Stored data entries:
____

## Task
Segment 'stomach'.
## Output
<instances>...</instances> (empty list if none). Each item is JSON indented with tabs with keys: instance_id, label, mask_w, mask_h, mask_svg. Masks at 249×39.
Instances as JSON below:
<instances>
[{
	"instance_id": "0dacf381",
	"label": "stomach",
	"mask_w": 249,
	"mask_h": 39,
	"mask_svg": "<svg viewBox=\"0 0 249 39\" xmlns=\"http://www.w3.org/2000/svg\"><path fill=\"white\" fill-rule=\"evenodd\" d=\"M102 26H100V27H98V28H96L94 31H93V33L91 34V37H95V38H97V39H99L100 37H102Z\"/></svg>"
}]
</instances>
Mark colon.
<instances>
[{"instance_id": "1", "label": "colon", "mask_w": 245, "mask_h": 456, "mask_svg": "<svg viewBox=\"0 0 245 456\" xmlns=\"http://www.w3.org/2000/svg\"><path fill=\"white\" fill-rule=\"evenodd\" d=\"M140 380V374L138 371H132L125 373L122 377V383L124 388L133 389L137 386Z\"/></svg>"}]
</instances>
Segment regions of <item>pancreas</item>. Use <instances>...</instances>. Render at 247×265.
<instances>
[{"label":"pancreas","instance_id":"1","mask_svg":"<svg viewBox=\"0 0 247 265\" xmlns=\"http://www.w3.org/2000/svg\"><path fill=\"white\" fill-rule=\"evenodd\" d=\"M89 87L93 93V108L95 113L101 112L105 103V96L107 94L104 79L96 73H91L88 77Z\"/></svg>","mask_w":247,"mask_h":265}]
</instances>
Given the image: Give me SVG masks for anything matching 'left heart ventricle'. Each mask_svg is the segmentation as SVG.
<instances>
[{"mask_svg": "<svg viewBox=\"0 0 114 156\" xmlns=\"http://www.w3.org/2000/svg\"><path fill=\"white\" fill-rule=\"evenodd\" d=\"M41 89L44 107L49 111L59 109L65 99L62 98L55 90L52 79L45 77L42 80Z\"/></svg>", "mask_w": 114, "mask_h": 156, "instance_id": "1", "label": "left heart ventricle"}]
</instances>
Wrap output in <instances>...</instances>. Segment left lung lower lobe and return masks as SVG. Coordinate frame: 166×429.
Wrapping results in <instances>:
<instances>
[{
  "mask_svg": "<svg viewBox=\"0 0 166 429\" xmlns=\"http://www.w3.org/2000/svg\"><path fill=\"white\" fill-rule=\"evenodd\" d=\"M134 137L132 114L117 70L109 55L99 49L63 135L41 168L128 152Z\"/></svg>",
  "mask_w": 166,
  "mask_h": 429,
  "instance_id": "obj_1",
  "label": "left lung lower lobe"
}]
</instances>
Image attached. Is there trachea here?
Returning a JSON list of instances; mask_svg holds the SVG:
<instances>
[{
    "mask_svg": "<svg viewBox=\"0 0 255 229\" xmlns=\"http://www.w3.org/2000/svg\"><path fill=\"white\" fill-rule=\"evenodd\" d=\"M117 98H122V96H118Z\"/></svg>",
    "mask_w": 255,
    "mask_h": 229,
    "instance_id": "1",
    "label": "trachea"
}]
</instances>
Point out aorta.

____

[Goal]
Pick out every line of the material that contains the string "JSON", and reproduce each of those lines in full.

[Full solution]
<instances>...</instances> (empty list if none). Each item is JSON indented with tabs with keys: instance_id, label, mask_w, mask_h, mask_svg. Masks at 249×39.
Instances as JSON below:
Returning a JSON list of instances; mask_svg holds the SVG:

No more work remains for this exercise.